Polish up your favorite spoons if, like us, you’re a foodie down to your bootstraps. There’s a new gastronomic docuseries in town that centers on just one particular meal – and it’s the most important meal of the day, as your mom puts it.
Breakfast in China, coproduced by Tencent and Haixia TV, explores the seemingly limitless world of Chinese breakfasts though a series of 35 short episodes and is already available online on Tencent Video. A setup that certainly fits in our era of rapid bite-sized content consumption and increased obsession with food.

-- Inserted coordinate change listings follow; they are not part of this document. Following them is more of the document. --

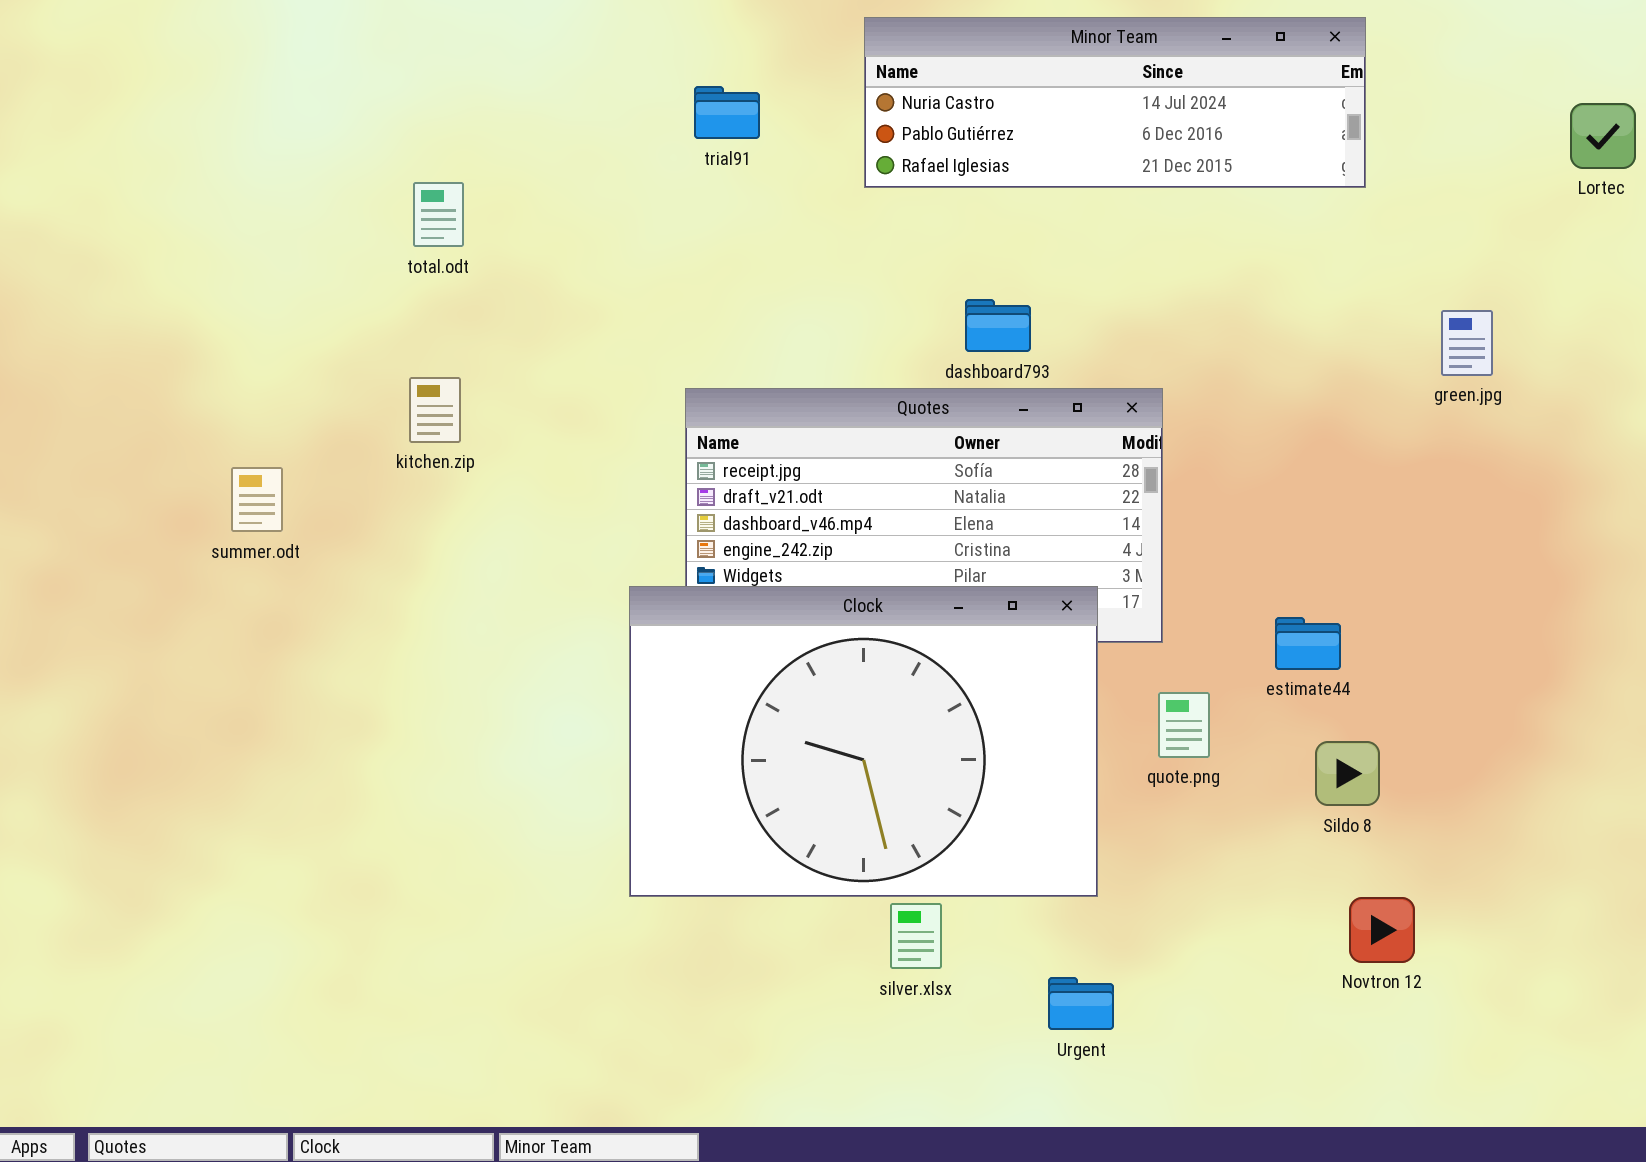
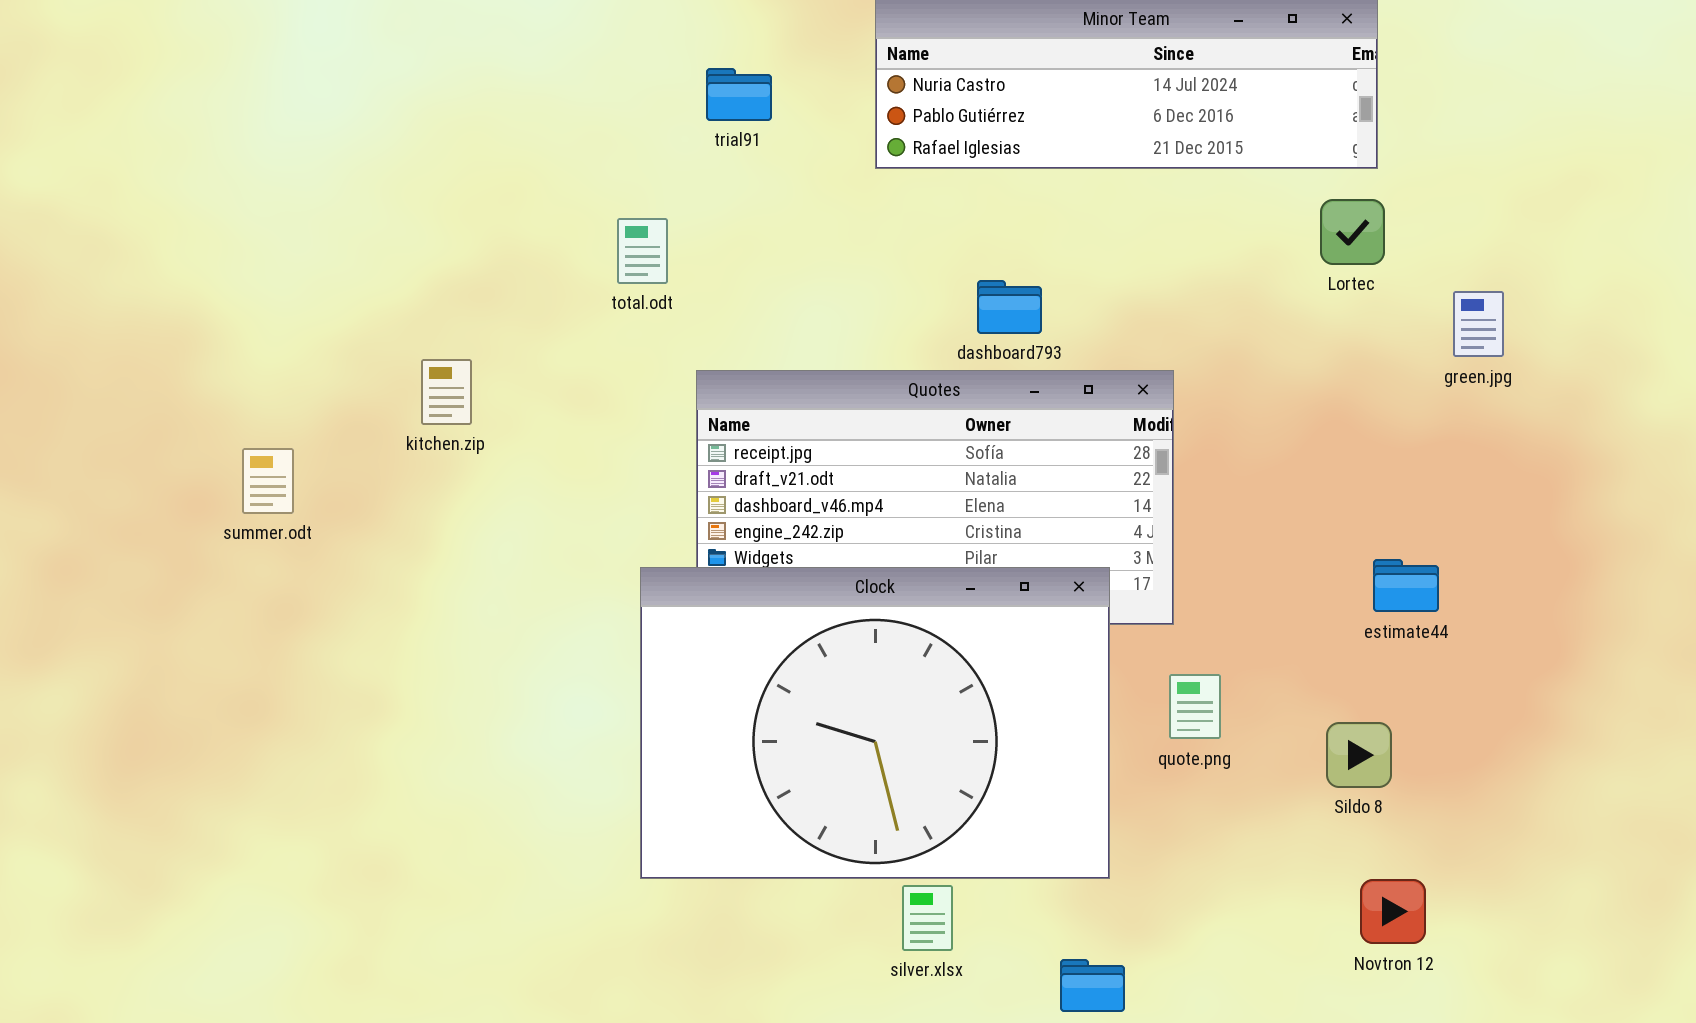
Lortec: [1570,103,1636,169] -> [1320,199,1385,265], moved
total.odt: [413,182,464,247] -> [617,218,668,284], moved
estimate44: [1275,617,1341,670] -> [1373,559,1439,612], moved

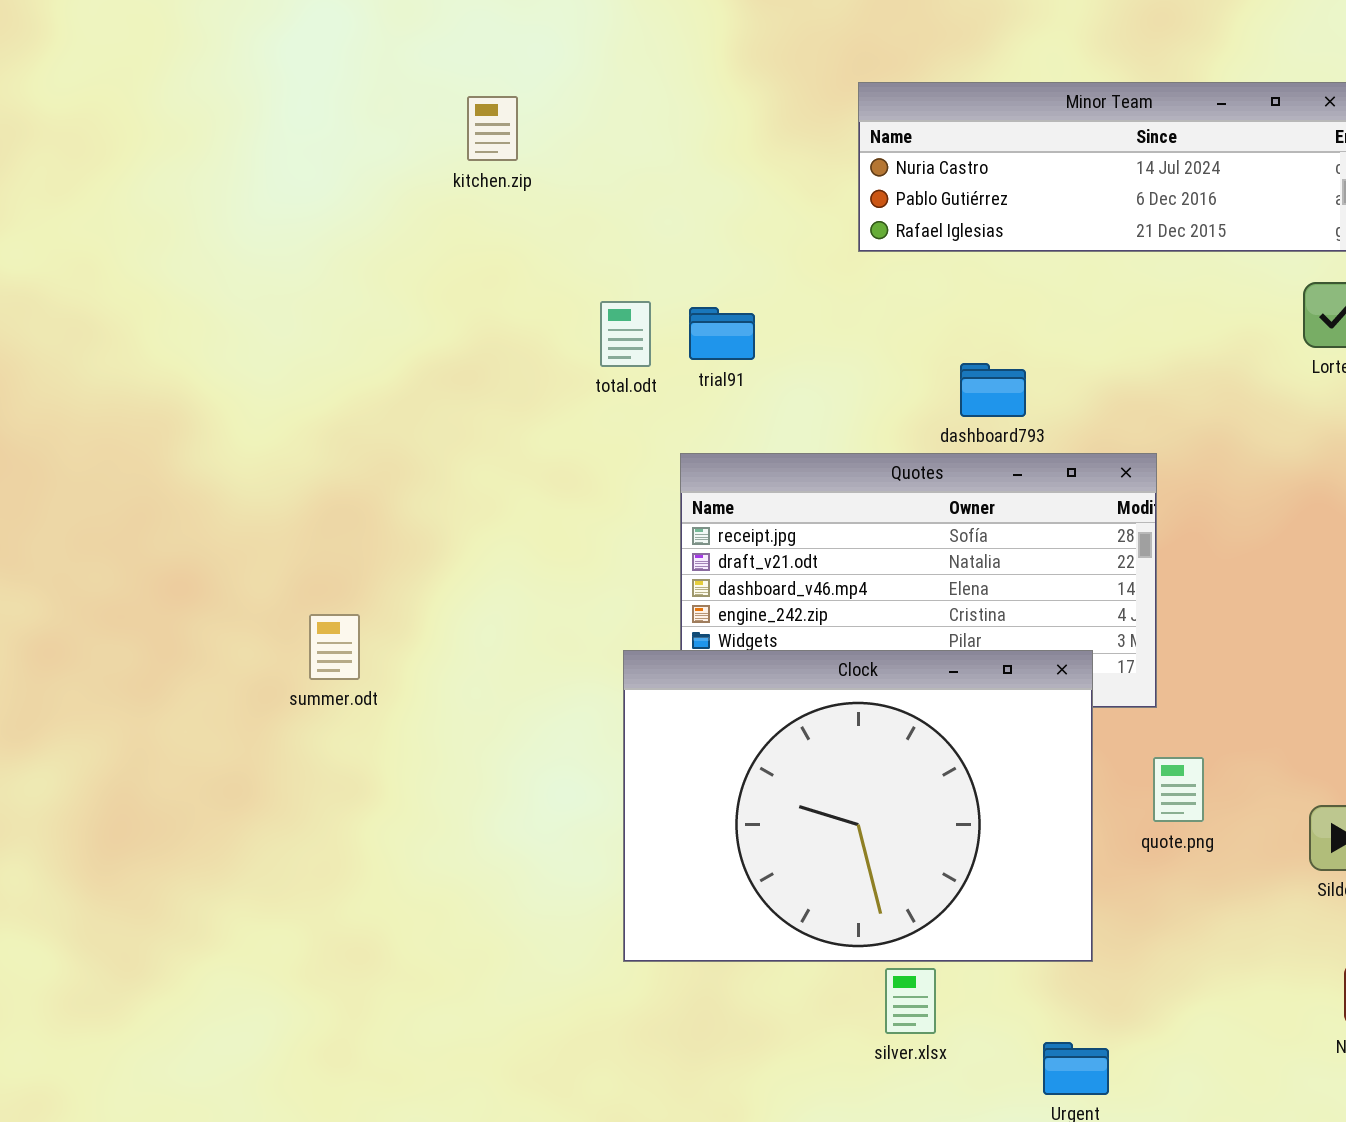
trial91: [706,68,772,121] -> [689,307,755,360], moved
kitchen.zip: [421,359,472,425] -> [467,96,518,161], moved
summer.odt: [242,448,294,514] -> [309,614,360,680], moved

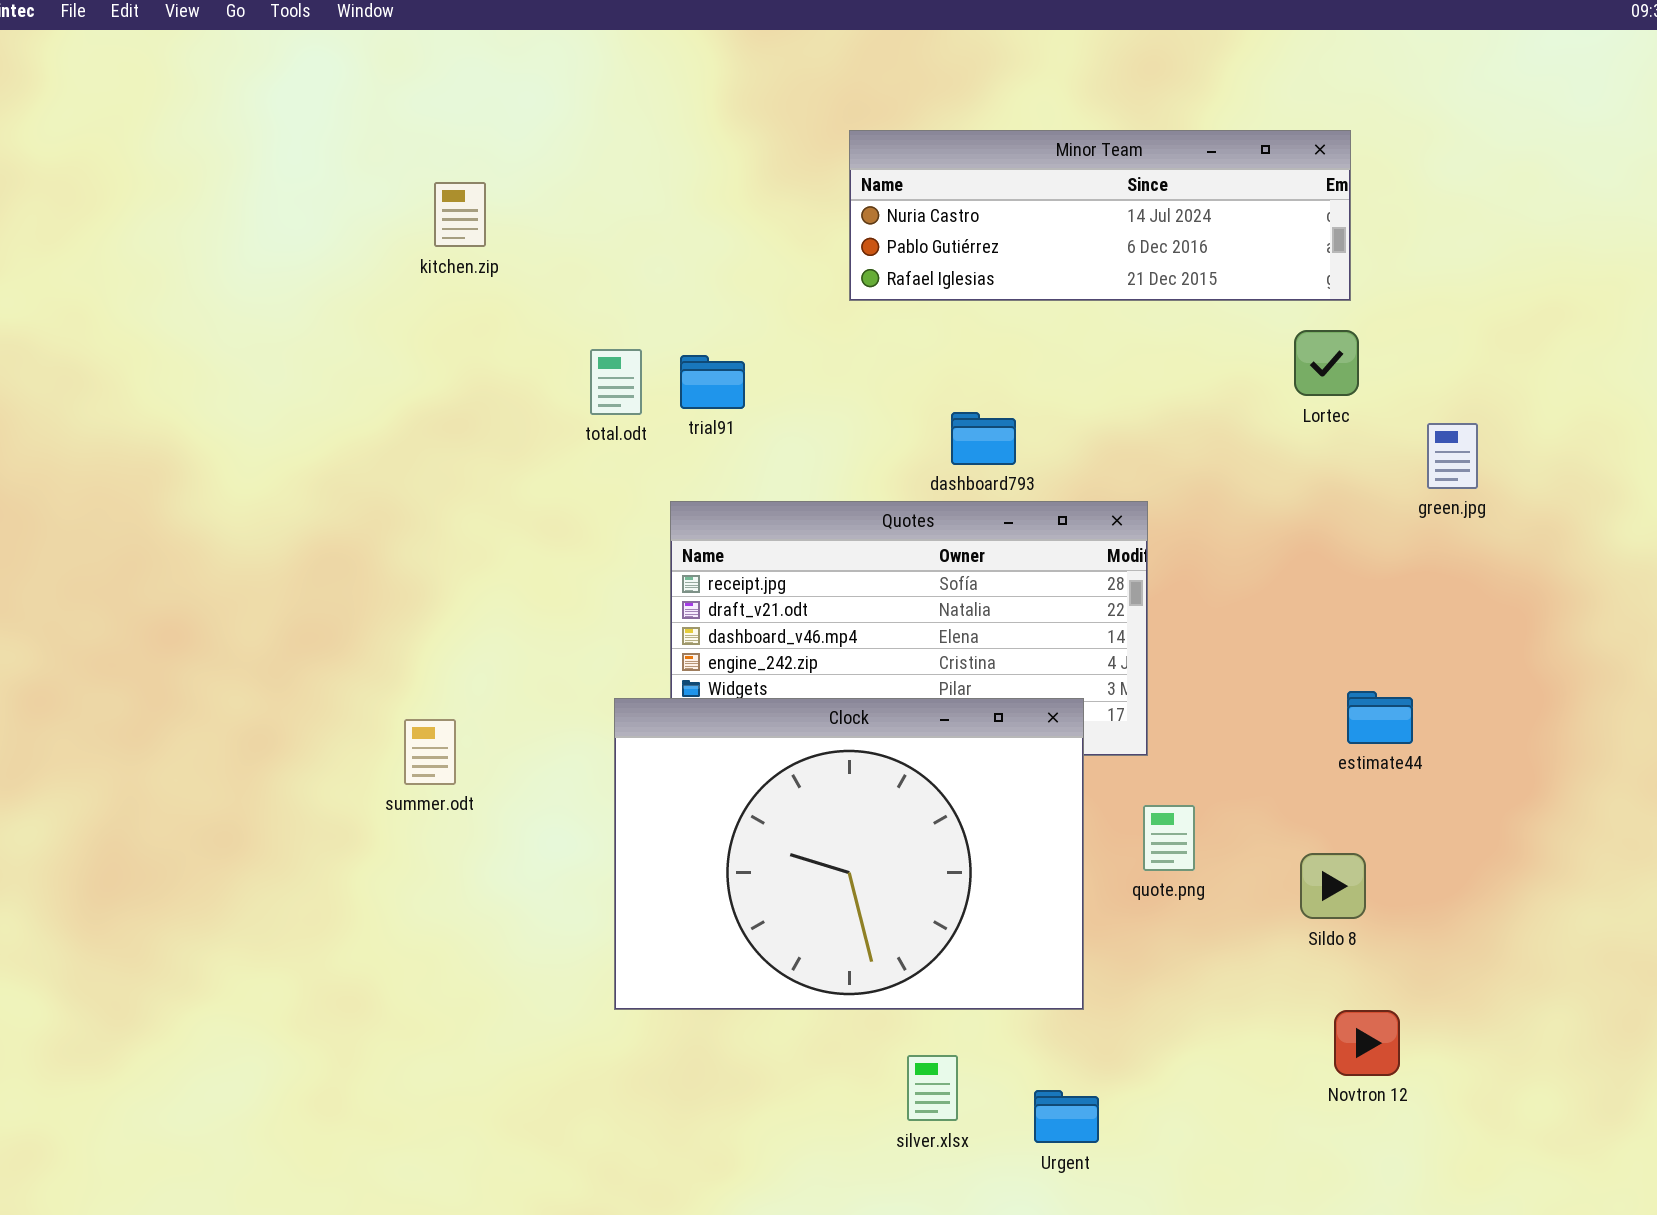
kitchen.zip: [467,96,518,161] -> [434,182,486,247], moved
summer.odt: [309,614,360,680] -> [404,719,456,785], moved
silver.xlsx: [885,968,936,1034] -> [907,1055,958,1121], moved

The show dives into a sea of bone broth, wades a viscous swamp of noodles, passes through fragrant dumpling ridges and wriggles out of youtiao thickets within just one season, concise enough to finish in one sitting. And it seems to have resonated with people all over China, resulting in over 240 million views on the show’s hashtag on Weibo as of yesterday, and even prompting a low-key internet challenge, with people sharing photos of their favorite morning meals.
Breakfast in China follows the success of other similar shows like A Bite of China and Once Upon a Bite, all celebrating different styles of Chinese cuisine. Not to mention the non-ceasing torrent of food shows that have flooded Netflix virtually every month since the viral success of David Chang’s Ugly Delicious.
It seems like we have become way more obsessed with food than people in previous generations and this dynamic is hard to explain. Eve Turrow, a millennial food culture expert and author of A Taste of Generation Yum: How the Millennial Generation’s Love for Organic Fare, Celebrity Chefs, and Microbrews Will Make or Break the Future of Food, speculates that our obsession with food comes from the sensory deprivation that we experience living in an increasingly digitalized world, which sounds true in the case of China. She argues that food is something that engages all of our senses and brings people together in physical space, hence our evolving interest towards it.
In another opinion articulated in a Boston Globe article covering the success of Ugly Delicious the author concludes that food serves as a great segue to discussing more elaborate issues like culture, identity and politics. And indeed, there might not be anything more exciting about food than the diverse cultures and identities that stand behind it.
Well, except for the fact that it's just so damn delicious.